▶ [WHAT TO WORK ON]
Go through the following data and transcribe exactly the stretch of lines from the one holding "можно запросто перей..." to the one holding "ять жесткие меры и", both included.

• • •

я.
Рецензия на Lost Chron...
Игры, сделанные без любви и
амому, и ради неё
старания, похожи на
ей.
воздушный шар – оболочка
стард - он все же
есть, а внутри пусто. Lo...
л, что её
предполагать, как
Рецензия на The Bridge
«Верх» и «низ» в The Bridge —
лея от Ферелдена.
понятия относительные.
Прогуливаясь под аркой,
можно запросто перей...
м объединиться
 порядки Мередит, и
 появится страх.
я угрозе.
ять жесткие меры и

• • •

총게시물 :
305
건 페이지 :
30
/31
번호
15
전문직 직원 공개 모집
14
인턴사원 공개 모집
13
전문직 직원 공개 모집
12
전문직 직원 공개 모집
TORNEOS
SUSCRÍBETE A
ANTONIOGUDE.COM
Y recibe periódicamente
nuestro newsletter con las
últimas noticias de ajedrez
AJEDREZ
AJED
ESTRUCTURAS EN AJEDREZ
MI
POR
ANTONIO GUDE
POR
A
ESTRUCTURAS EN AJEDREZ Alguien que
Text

• • •

▶ [WRITTEN ANSWER]
можно запросто перей...
м объединиться
 порядки Мередит, и
 появится страх.
я угрозе.
ять жесткие меры и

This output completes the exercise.